Lorsque les côtes d'Asmodée apparurent à l'air libre, blanches et dures dans leur écrin gluant de viande, Iluth ferma les paupières plus fort qu'elle ne l'avait jamais fait, espérant sombrer dans un néant bienheureux. Elle voulait disparaître, s'enfuir loin de l'odeur de la mort et loin des bruits du combat dont l'issue, quelle qu'elle fût, l'amputerait d'une partie d'elle-même.
Un cri de douleur intense la força à rouvrir les yeux.
Un frisson atroce parcourut son échine lorsqu'elle découvrit la scène qui s'offrait à elle.
La mâchoire d'Asmodée, bosselée de globes visqueux, venait de se refermer sur le bras gauche d'Alban jusqu'au coude.
Pris dans cet étau de mort, le chasseur hagard leva les yeux et croisa le regard du monstre. Son bras droit, trop affaibli pour supporter seul le poids de l'espadon, retomba avec désespoir.
Le dragon ouvrit à nouveau la gueule, révélant le mélange d'odeurs putrides qui régnait dans sa gorge pleine de fumée. Le chasseur aperçut une lueur chatoyante qui enflait au fond de cet antre de chair. Un brasier en devenir. Il ferma les paupières, prêt à mourir.
Son trop long combat était enfin achevé. Dix ans de lutte et de malheurs allaient prendre fin.
– Non !
Mais la flamme n'eut jamais le temps d'être crachée vers son visage.
Une petite silhouette, quadrupède et immaculée, se jeta sur lui en l'écrasant sous son poids. Ils basculèrent en arrière avant de s'écraser dans les flaques de sang noir qui abreuvaient le sol rocheux.
La licorne se redressa, ses iris d'or agrandis de terreur et embués de larmes. Campée sur le torse de l'homme, elle fit front vers le dragon sans dire un mot de plus.
Leurs regards se trouvèrent. S'entremêlèrent.
Derrière elle, le bras valide d'Alban tressaillait dans des contractions hérissées de douleur en tentant de soulever la lourde épée.
– Va-t-en, souffla Iluth d'une voix blanche que seul le monstre put entendre.
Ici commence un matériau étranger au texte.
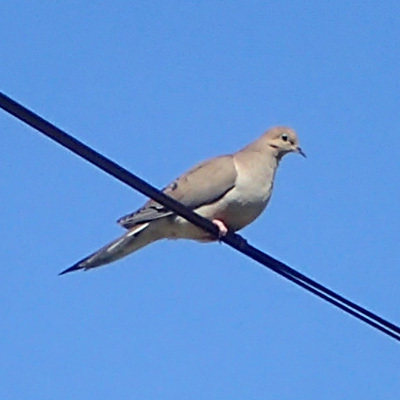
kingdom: Animalia
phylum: Chordata
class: Aves
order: Columbiformes
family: Columbidae
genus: Zenaida
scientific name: Zenaida macroura
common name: Mourning dove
L'être gigantesque accusa le coup. Au fond de son gosier, la lueur brûlante s'éteignit pour de bon tandis qu'il refermait les mâchoires. Plusieurs secondes passèrent, lourdes de sens. Puis il dit d'une voix grave, paisible, qui réveilla des dizaines de souvenirs dans la mémoire de la succube :
– Alors voici le choix que tu as fait.
Iluth, muette et éperdue, se rapprocha doucement de lui en libérant de son poids le corps du chasseur. Elle avait des milliers de mots à lui dire, des centaines de remords à formuler. Soudain, elle ne pensait plus à l'homme qui perdait son sang et sa chair derrière elle.
Mais Alban, en un élan dévastateur qui convoqua ses dernières forces, bondit sur ses pieds dans un cri de souffrance et ficha sa lame dans la gorge du dragon.
Avant de l'y enfoncer jusqu'à la garde.
Muette, la démone vit la surprise voiler les iris ambrés d'Asmodée.
Le chasseur retira l'arme dans un bruit visqueux et une giclée de sang ruissela sur eux. Brièvement aveuglés, ils sentirent le fluide brûlant couler lentement le long de leurs joues, de leurs nuques, puis descendre le long de leur corps jusqu'à aller s'écouler au sol.
Sonnée, l'esprit engourdi, Iluth se recroquevilla loin à l'intérieur d'elle-même afin de ne pas voir la vie d'Asmodée suinter le long de son pelage.
Un relent de soufre, insupportablement fort, libéra ses effluves toxiques tandis qu'une traînée noire commençait à s'étirer sur le cou du dragon.
La succube regarda le gouffre béant qu'Alban venait d'ouvrir dans le corps d'Asmodée.
Les yeux du vieux démon s'accrochèrent aux siens. Quelques instants passèrent ainsi, puis ses iris s'obscurcirent. La mort les drapa d'un masque terne et inexpressif ; puis, empreinte de cette majesté qu'elle avait toujours eue, sa carcasse colossale s'affaissa sur elle-même avant de basculer lourdement sur le sol.